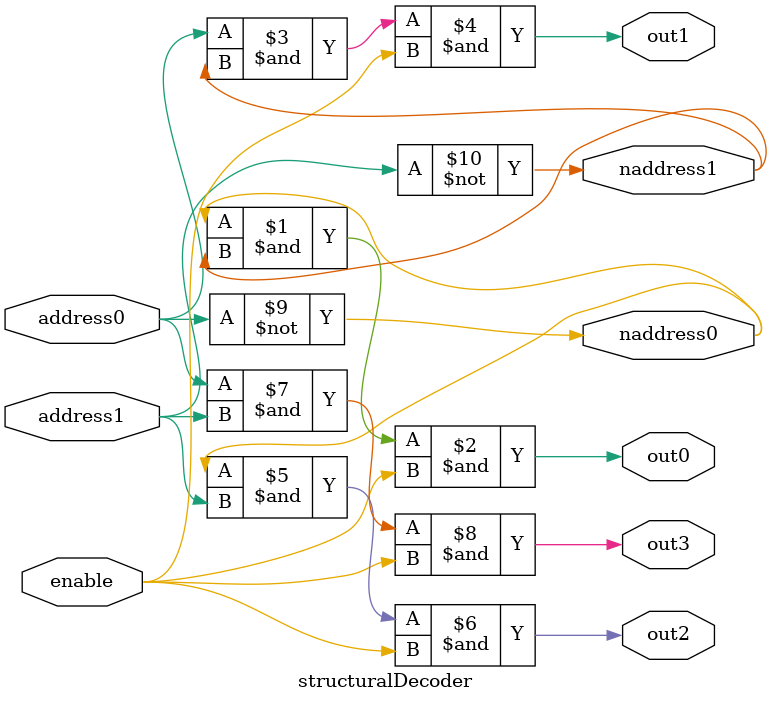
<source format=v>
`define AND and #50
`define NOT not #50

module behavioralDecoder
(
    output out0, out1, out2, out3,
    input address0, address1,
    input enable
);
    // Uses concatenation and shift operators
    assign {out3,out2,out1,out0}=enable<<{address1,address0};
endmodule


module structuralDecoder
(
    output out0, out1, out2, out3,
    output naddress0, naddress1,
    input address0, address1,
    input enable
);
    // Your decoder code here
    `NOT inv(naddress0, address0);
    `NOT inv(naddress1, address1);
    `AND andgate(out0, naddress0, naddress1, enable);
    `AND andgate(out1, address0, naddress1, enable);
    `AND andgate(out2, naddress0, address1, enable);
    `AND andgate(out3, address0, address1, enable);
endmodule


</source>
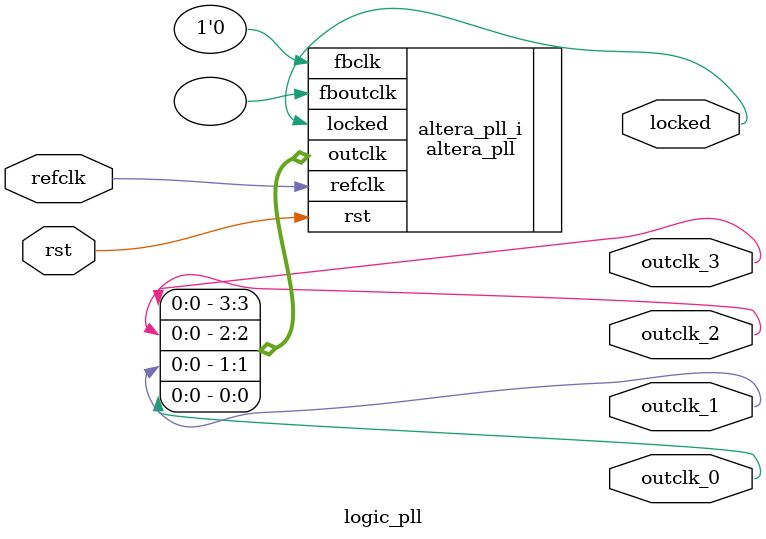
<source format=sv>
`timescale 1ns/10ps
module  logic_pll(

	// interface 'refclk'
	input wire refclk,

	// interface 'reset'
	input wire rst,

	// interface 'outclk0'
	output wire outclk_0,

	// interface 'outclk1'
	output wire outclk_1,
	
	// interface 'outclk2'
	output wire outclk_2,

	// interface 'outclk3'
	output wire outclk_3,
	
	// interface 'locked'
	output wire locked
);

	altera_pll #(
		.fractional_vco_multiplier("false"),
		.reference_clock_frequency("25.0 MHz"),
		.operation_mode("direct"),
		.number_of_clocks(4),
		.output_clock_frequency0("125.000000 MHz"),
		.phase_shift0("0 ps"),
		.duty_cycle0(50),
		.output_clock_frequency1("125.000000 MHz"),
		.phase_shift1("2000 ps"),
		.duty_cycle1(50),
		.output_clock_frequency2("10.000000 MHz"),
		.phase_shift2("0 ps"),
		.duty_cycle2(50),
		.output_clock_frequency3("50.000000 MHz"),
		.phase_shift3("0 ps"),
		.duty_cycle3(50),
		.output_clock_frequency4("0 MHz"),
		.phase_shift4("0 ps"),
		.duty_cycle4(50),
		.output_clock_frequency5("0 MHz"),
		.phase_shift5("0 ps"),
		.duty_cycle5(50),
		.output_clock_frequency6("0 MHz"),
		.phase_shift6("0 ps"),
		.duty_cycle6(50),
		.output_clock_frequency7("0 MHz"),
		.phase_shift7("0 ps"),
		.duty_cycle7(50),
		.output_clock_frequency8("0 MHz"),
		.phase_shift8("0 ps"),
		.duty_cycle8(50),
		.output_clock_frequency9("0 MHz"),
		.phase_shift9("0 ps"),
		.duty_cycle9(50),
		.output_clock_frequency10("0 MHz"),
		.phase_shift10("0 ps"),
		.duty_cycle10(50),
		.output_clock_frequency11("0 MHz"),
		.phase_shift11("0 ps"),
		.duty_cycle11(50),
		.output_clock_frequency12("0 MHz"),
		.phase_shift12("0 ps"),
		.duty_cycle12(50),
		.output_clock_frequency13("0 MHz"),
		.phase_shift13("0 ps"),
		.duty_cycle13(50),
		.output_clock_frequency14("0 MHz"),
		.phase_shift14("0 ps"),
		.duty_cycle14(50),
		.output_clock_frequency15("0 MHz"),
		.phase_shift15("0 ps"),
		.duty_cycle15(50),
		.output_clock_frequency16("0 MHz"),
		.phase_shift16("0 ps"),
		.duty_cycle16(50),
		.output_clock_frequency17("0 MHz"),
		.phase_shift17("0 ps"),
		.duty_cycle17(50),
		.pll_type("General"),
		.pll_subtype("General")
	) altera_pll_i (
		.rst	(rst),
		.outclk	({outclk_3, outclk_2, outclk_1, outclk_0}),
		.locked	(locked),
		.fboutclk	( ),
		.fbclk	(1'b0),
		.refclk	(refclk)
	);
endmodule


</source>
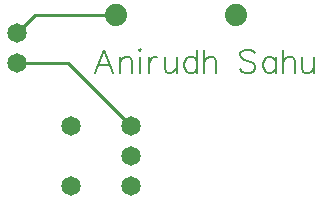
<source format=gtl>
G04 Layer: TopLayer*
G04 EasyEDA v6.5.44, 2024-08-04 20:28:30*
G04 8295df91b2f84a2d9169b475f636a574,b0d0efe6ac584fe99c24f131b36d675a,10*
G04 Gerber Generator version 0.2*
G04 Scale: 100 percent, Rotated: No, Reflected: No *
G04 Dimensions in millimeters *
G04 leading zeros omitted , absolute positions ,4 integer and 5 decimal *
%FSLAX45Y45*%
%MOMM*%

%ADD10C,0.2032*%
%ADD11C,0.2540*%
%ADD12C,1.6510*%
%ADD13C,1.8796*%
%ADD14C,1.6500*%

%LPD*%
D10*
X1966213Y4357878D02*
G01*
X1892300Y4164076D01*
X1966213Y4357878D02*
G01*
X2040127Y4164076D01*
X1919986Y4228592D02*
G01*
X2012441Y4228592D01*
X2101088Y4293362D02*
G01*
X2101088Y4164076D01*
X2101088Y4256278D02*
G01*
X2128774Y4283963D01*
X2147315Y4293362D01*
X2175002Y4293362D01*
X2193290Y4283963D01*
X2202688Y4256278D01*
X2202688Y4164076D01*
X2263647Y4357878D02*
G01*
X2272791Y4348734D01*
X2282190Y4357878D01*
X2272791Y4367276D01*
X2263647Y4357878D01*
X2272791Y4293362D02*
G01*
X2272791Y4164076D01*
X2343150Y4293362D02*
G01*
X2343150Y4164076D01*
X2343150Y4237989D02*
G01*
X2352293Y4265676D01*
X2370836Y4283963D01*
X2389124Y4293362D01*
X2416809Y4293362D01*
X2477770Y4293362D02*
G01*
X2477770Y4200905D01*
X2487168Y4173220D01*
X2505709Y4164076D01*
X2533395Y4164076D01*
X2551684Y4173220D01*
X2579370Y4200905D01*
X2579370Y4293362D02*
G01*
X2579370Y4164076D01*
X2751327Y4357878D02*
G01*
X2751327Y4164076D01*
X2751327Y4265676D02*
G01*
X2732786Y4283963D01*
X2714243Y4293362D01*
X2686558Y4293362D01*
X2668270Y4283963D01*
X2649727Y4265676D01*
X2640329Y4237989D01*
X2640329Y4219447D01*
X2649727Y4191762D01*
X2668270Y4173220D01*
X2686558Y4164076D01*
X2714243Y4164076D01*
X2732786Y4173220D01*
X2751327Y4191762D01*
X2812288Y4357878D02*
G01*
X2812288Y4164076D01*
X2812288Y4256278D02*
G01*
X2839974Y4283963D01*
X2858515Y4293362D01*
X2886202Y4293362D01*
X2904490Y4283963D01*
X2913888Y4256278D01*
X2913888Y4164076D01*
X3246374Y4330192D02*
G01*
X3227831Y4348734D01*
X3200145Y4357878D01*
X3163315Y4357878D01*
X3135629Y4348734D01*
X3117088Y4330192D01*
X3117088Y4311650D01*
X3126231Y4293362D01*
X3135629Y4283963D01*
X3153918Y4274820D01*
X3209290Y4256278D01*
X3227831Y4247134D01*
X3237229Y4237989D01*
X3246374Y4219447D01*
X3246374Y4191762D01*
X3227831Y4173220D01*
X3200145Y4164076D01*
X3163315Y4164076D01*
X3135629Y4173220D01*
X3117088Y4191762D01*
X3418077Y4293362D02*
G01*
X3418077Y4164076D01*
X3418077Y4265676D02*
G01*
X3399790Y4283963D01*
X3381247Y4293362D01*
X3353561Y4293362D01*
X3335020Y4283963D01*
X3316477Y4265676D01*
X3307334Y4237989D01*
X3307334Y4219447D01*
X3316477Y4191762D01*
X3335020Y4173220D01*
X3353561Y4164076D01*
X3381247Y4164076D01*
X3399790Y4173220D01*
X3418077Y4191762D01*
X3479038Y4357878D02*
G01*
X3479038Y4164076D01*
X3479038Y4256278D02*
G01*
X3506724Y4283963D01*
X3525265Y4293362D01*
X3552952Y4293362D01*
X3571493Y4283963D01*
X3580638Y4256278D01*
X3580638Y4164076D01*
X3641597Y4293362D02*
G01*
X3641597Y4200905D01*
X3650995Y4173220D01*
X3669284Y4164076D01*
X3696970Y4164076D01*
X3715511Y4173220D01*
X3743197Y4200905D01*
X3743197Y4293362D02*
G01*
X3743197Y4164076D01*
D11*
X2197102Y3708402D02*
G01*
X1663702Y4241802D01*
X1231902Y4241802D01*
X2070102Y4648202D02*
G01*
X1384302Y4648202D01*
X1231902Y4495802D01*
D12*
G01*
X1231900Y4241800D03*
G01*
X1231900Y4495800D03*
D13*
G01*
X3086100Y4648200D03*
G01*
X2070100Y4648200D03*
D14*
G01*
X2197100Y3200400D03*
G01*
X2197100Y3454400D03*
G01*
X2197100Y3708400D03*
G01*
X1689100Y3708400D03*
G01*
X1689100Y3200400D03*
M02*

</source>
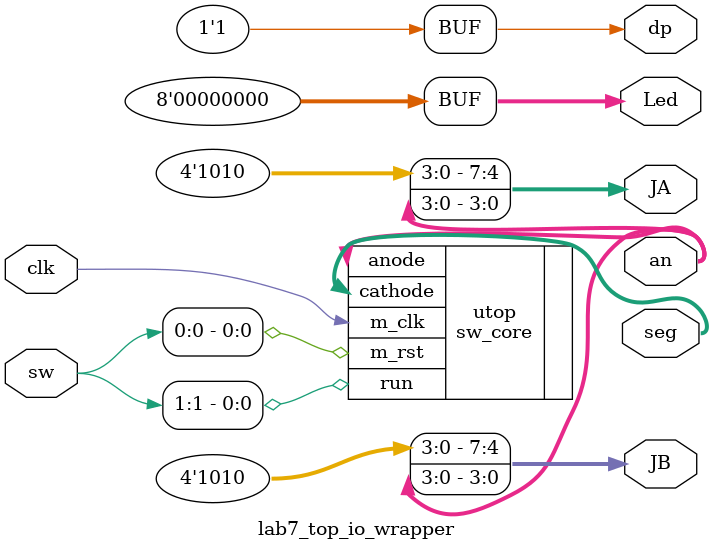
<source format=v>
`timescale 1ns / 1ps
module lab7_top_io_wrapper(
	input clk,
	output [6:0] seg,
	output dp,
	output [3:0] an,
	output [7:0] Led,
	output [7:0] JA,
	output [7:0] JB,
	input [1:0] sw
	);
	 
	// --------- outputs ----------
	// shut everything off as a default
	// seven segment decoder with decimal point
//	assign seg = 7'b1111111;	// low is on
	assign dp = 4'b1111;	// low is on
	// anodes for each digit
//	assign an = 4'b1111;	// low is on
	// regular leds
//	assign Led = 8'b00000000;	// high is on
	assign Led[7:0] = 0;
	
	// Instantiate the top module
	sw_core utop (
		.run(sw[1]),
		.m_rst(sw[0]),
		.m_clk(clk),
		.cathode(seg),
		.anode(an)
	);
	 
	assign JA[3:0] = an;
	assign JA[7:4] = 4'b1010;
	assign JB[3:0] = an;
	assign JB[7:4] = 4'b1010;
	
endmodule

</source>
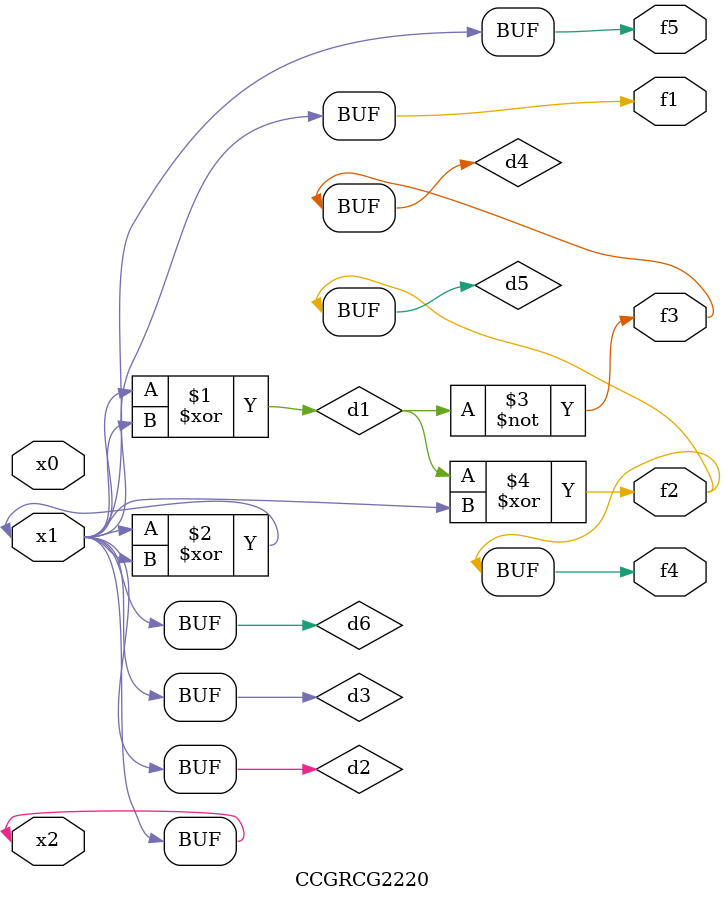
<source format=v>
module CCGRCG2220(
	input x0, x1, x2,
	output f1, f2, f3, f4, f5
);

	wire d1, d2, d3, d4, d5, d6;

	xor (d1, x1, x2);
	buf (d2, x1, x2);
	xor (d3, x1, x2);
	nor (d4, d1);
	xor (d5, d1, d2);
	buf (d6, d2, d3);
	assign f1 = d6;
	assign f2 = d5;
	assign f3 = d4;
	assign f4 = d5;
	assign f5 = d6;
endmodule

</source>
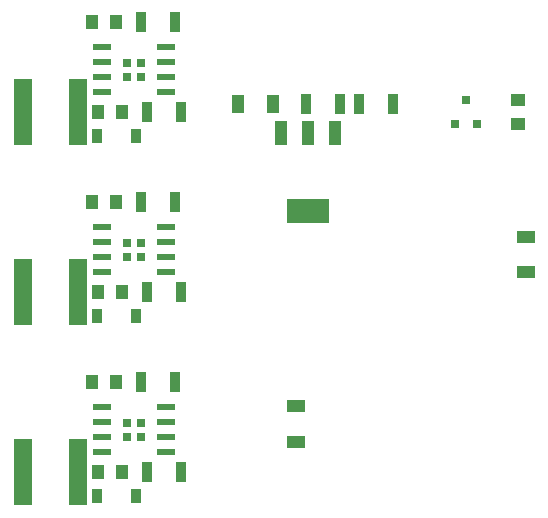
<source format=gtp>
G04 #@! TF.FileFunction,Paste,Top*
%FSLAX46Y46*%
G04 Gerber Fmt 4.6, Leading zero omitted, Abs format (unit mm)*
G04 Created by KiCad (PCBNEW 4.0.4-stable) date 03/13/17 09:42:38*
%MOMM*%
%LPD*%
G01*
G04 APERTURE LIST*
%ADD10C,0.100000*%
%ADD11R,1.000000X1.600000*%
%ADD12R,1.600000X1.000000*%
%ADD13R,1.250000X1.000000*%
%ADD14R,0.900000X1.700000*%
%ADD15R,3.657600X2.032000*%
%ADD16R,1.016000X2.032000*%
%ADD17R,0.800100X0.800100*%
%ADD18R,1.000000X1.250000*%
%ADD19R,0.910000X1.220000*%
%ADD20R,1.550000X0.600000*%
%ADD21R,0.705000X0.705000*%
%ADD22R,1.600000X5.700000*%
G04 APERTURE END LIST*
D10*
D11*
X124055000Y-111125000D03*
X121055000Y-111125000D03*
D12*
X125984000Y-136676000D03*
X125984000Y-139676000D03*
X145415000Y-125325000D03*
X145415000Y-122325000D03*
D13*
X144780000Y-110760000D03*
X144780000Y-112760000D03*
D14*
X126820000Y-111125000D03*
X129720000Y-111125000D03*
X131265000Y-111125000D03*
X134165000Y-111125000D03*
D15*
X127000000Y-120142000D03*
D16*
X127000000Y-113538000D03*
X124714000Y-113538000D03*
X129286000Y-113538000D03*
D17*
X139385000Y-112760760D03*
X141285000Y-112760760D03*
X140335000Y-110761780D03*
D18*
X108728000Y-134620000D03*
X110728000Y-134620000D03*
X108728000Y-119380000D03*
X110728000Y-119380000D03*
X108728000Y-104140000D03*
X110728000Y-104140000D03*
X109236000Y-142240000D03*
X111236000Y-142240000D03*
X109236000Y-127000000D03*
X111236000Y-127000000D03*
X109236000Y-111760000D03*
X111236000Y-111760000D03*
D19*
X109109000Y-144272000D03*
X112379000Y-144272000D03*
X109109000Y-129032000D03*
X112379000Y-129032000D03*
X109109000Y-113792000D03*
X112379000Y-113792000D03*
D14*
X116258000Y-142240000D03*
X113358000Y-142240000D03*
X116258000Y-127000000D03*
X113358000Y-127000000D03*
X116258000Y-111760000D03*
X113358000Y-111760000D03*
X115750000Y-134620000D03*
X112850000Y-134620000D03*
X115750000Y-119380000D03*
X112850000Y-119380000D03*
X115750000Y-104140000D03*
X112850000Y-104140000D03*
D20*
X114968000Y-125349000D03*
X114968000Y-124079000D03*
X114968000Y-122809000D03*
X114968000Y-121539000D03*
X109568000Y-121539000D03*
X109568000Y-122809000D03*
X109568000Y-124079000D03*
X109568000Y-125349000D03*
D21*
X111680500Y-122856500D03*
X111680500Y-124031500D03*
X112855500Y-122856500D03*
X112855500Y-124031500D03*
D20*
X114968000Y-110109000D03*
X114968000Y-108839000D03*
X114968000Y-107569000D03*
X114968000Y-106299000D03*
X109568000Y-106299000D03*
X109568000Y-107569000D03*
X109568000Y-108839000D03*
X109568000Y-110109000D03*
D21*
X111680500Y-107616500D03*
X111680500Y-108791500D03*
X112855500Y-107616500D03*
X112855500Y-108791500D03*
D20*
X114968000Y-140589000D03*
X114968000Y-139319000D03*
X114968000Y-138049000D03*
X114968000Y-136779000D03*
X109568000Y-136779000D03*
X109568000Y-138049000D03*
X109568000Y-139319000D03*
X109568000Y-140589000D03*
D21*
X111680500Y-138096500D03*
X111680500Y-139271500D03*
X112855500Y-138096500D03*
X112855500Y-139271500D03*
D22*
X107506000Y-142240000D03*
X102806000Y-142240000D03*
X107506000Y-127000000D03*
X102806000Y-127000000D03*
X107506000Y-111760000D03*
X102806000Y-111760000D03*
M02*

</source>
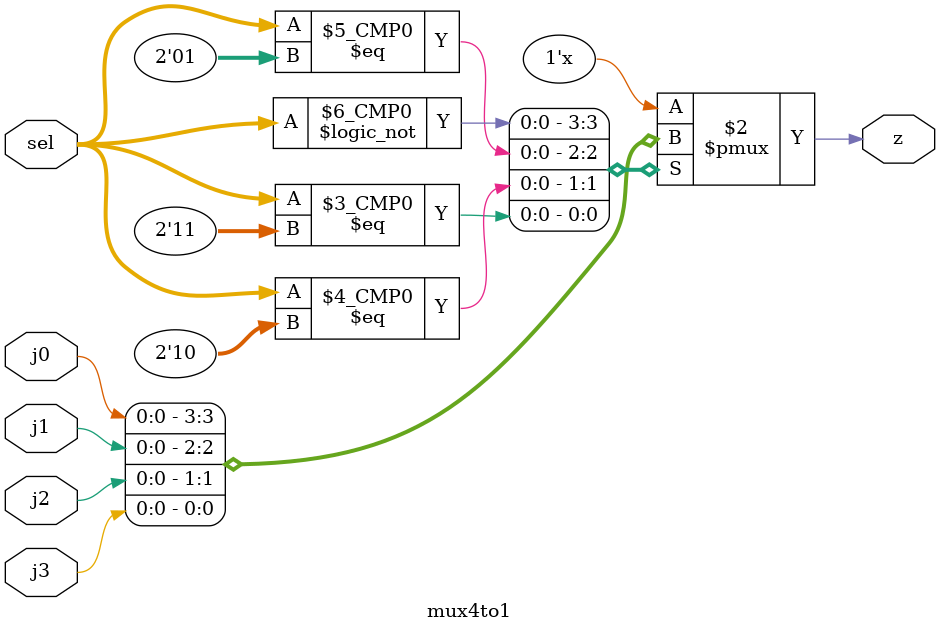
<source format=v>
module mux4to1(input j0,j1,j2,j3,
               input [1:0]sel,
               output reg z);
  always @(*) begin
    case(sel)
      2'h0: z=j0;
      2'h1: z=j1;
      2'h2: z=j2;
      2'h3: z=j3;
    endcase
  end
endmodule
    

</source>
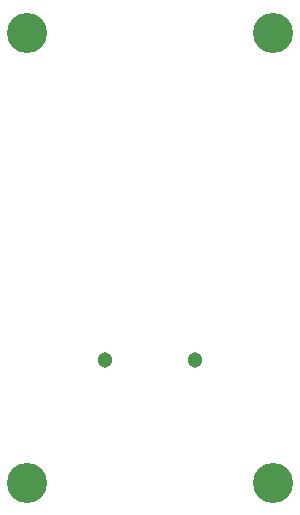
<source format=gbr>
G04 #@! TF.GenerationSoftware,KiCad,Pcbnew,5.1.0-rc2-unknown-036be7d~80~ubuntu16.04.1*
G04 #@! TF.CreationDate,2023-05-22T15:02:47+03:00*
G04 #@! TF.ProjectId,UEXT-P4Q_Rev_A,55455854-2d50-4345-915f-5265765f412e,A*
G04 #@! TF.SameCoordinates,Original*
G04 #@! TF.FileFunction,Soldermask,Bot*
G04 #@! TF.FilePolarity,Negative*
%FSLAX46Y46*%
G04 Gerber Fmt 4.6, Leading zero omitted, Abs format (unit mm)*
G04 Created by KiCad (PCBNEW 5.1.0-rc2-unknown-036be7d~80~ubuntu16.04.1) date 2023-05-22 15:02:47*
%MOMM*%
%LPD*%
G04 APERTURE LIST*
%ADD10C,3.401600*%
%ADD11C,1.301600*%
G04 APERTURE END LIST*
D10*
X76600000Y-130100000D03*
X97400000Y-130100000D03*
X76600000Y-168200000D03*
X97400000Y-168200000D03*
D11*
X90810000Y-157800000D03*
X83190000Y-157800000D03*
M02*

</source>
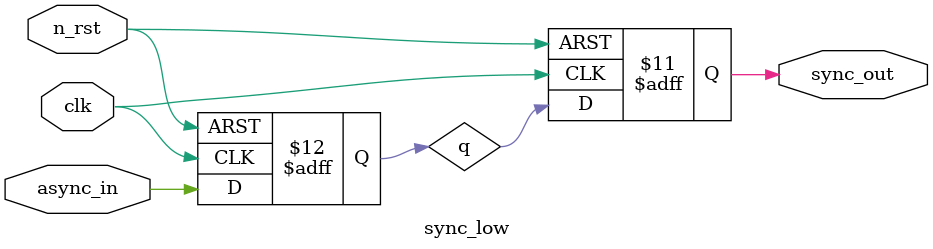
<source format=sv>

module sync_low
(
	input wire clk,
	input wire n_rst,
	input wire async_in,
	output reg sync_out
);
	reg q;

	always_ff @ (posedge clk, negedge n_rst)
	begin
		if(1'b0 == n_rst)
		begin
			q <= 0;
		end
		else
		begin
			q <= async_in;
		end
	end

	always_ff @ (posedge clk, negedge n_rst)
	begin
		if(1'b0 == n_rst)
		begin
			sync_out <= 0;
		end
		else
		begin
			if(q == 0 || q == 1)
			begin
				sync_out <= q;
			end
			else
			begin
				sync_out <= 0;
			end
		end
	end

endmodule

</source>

____________________

> Task item:
Working from the records above, write out verbatim only the lines from the line containing "X2579370Y4164076D01*" through the line containing "X1689100Y3200400D03*".

> Output:
X2579370Y4164076D01*
X2751327Y4357878D02*
G01*
X2751327Y4164076D01*
X2751327Y4265676D02*
G01*
X2732786Y4283963D01*
X2714243Y4293362D01*
X2686558Y4293362D01*
X2668270Y4283963D01*
X2649727Y4265676D01*
X2640329Y4237989D01*
X2640329Y4219447D01*
X2649727Y4191762D01*
X2668270Y4173220D01*
X2686558Y4164076D01*
X2714243Y4164076D01*
X2732786Y4173220D01*
X2751327Y4191762D01*
X2812288Y4357878D02*
G01*
X2812288Y4164076D01*
X2812288Y4256278D02*
G01*
X2839974Y4283963D01*
X2858515Y4293362D01*
X2886202Y4293362D01*
X2904490Y4283963D01*
X2913888Y4256278D01*
X2913888Y4164076D01*
X3246374Y4330192D02*
G01*
X3227831Y4348734D01*
X3200145Y4357878D01*
X3163315Y4357878D01*
X3135629Y4348734D01*
X3117088Y4330192D01*
X3117088Y4311650D01*
X3126231Y4293362D01*
X3135629Y4283963D01*
X3153918Y4274820D01*
X3209290Y4256278D01*
X3227831Y4247134D01*
X3237229Y4237989D01*
X3246374Y4219447D01*
X3246374Y4191762D01*
X3227831Y4173220D01*
X3200145Y4164076D01*
X3163315Y4164076D01*
X3135629Y4173220D01*
X3117088Y4191762D01*
X3418077Y4293362D02*
G01*
X3418077Y4164076D01*
X3418077Y4265676D02*
G01*
X3399790Y4283963D01*
X3381247Y4293362D01*
X3353561Y4293362D01*
X3335020Y4283963D01*
X3316477Y4265676D01*
X3307334Y4237989D01*
X3307334Y4219447D01*
X3316477Y4191762D01*
X3335020Y4173220D01*
X3353561Y4164076D01*
X3381247Y4164076D01*
X3399790Y4173220D01*
X3418077Y4191762D01*
X3479038Y4357878D02*
G01*
X3479038Y4164076D01*
X3479038Y4256278D02*
G01*
X3506724Y4283963D01*
X3525265Y4293362D01*
X3552952Y4293362D01*
X3571493Y4283963D01*
X3580638Y4256278D01*
X3580638Y4164076D01*
X3641597Y4293362D02*
G01*
X3641597Y4200905D01*
X3650995Y4173220D01*
X3669284Y4164076D01*
X3696970Y4164076D01*
X3715511Y4173220D01*
X3743197Y4200905D01*
X3743197Y4293362D02*
G01*
X3743197Y4164076D01*
D11*
X2197102Y3708402D02*
G01*
X1663702Y4241802D01*
X1231902Y4241802D01*
X2070102Y4648202D02*
G01*
X1384302Y4648202D01*
X1231902Y4495802D01*
D12*
G01*
X1231900Y4241800D03*
G01*
X1231900Y4495800D03*
D13*
G01*
X3086100Y4648200D03*
G01*
X2070100Y4648200D03*
D14*
G01*
X2197100Y3200400D03*
G01*
X2197100Y3454400D03*
G01*
X2197100Y3708400D03*
G01*
X1689100Y3708400D03*
G01*
X1689100Y3200400D03*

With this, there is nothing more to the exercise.